## Start RECORDS PROVIDED
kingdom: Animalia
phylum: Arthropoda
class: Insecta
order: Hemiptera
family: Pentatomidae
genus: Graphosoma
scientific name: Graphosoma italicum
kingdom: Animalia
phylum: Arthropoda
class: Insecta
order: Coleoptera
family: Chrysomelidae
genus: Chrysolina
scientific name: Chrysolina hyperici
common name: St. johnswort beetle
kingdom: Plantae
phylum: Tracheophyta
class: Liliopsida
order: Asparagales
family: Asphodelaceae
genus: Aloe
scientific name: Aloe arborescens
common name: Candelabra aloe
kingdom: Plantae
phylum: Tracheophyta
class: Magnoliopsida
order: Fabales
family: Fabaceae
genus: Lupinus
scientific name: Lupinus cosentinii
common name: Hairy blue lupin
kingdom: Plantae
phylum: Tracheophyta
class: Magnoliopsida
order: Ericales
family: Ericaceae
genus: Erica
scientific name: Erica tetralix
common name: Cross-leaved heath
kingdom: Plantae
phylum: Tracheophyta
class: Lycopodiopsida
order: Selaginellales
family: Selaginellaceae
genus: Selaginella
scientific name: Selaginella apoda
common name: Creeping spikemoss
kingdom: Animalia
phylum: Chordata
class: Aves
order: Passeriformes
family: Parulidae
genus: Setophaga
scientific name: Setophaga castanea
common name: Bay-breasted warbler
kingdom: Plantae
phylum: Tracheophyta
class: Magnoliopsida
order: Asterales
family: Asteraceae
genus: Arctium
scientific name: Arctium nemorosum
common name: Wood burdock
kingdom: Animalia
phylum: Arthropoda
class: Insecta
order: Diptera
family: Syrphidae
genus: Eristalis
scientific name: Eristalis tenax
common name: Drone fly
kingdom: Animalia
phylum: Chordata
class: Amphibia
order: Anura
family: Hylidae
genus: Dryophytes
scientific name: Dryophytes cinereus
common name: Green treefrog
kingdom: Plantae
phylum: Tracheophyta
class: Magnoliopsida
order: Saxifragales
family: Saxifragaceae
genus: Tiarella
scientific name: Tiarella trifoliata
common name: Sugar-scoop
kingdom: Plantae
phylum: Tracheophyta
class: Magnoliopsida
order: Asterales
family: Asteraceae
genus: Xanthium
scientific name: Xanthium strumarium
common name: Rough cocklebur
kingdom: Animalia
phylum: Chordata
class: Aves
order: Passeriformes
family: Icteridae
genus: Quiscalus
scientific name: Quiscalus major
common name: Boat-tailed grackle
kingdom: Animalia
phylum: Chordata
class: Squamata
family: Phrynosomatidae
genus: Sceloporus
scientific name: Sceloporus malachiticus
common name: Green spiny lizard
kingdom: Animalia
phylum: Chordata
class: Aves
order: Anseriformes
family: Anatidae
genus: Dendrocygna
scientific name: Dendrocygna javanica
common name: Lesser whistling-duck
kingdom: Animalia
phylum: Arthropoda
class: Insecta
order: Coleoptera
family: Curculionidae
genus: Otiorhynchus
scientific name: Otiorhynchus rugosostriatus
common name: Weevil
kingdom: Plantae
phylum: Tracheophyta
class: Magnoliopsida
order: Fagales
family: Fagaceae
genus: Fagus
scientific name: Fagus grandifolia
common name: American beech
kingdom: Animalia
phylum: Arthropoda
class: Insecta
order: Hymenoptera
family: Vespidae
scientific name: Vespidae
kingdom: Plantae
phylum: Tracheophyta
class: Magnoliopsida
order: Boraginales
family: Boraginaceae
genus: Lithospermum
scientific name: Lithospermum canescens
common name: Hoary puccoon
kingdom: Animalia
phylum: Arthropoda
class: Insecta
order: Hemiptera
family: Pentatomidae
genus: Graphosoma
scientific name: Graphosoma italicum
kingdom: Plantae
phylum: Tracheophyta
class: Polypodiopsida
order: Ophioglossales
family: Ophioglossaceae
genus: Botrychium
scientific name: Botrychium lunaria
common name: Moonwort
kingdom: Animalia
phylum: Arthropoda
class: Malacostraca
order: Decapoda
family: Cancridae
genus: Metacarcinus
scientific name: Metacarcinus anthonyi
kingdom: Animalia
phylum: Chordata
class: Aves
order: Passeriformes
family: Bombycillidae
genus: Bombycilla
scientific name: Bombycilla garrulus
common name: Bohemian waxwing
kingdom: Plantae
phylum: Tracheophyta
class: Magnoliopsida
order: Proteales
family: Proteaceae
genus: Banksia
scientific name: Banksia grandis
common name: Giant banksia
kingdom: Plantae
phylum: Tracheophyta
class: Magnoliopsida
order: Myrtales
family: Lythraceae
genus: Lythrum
## End RECORDS PROVIDED
## DIRECTIVE
Reproduce every line of the records above, leaving each word and mark unchanged.

## WRITTEN RESPONSE
kingdom: Animalia
phylum: Arthropoda
class: Insecta
order: Hemiptera
family: Pentatomidae
genus: Graphosoma
scientific name: Graphosoma italicum
kingdom: Animalia
phylum: Arthropoda
class: Insecta
order: Coleoptera
family: Chrysomelidae
genus: Chrysolina
scientific name: Chrysolina hyperici
common name: St. johnswort beetle
kingdom: Plantae
phylum: Tracheophyta
class: Liliopsida
order: Asparagales
family: Asphodelaceae
genus: Aloe
scientific name: Aloe arborescens
common name: Candelabra aloe
kingdom: Plantae
phylum: Tracheophyta
class: Magnoliopsida
order: Fabales
family: Fabaceae
genus: Lupinus
scientific name: Lupinus cosentinii
common name: Hairy blue lupin
kingdom: Plantae
phylum: Tracheophyta
class: Magnoliopsida
order: Ericales
family: Ericaceae
genus: Erica
scientific name: Erica tetralix
common name: Cross-leaved heath
kingdom: Plantae
phylum: Tracheophyta
class: Lycopodiopsida
order: Selaginellales
family: Selaginellaceae
genus: Selaginella
scientific name: Selaginella apoda
common name: Creeping spikemoss
kingdom: Animalia
phylum: Chordata
class: Aves
order: Passeriformes
family: Parulidae
genus: Setophaga
scientific name: Setophaga castanea
common name: Bay-breasted warbler
kingdom: Plantae
phylum: Tracheophyta
class: Magnoliopsida
order: Asterales
family: Asteraceae
genus: Arctium
scientific name: Arctium nemorosum
common name: Wood burdock
kingdom: Animalia
phylum: Arthropoda
class: Insecta
order: Diptera
family: Syrphidae
genus: Eristalis
scientific name: Eristalis tenax
common name: Drone fly
kingdom: Animalia
phylum: Chordata
class: Amphibia
order: Anura
family: Hylidae
genus: Dryophytes
scientific name: Dryophytes cinereus
common name: Green treefrog
kingdom: Plantae
phylum: Tracheophyta
class: Magnoliopsida
order: Saxifragales
family: Saxifragaceae
genus: Tiarella
scientific name: Tiarella trifoliata
common name: Sugar-scoop
kingdom: Plantae
phylum: Tracheophyta
class: Magnoliopsida
order: Asterales
family: Asteraceae
genus: Xanthium
scientific name: Xanthium strumarium
common name: Rough cocklebur
kingdom: Animalia
phylum: Chordata
class: Aves
order: Passeriformes
family: Icteridae
genus: Quiscalus
scientific name: Quiscalus major
common name: Boat-tailed grackle
kingdom: Animalia
phylum: Chordata
class: Squamata
family: Phrynosomatidae
genus: Sceloporus
scientific name: Sceloporus malachiticus
common name: Green spiny lizard
kingdom: Animalia
phylum: Chordata
class: Aves
order: Anseriformes
family: Anatidae
genus: Dendrocygna
scientific name: Dendrocygna javanica
common name: Lesser whistling-duck
kingdom: Animalia
phylum: Arthropoda
class: Insecta
order: Coleoptera
family: Curculionidae
genus: Otiorhynchus
scientific name: Otiorhynchus rugosostriatus
common name: Weevil
kingdom: Plantae
phylum: Tracheophyta
class: Magnoliopsida
order: Fagales
family: Fagaceae
genus: Fagus
scientific name: Fagus grandifolia
common name: American beech
kingdom: Animalia
phylum: Arthropoda
class: Insecta
order: Hymenoptera
family: Vespidae
scientific name: Vespidae
kingdom: Plantae
phylum: Tracheophyta
class: Magnoliopsida
order: Boraginales
family: Boraginaceae
genus: Lithospermum
scientific name: Lithospermum canescens
common name: Hoary puccoon
kingdom: Animalia
phylum: Arthropoda
class: Insecta
order: Hemiptera
family: Pentatomidae
genus: Graphosoma
scientific name: Graphosoma italicum
kingdom: Plantae
phylum: Tracheophyta
class: Polypodiopsida
order: Ophioglossales
family: Ophioglossaceae
genus: Botrychium
scientific name: Botrychium lunaria
common name: Moonwort
kingdom: Animalia
phylum: Arthropoda
class: Malacostraca
order: Decapoda
family: Cancridae
genus: Metacarcinus
scientific name: Metacarcinus anthonyi
kingdom: Animalia
phylum: Chordata
class: Aves
order: Passeriformes
family: Bombycillidae
genus: Bombycilla
scientific name: Bombycilla garrulus
common name: Bohemian waxwing
kingdom: Plantae
phylum: Tracheophyta
class: Magnoliopsida
order: Proteales
family: Proteaceae
genus: Banksia
scientific name: Banksia grandis
common name: Giant banksia
kingdom: Plantae
phylum: Tracheophyta
class: Magnoliopsida
order: Myrtales
family: Lythraceae
genus: Lythrum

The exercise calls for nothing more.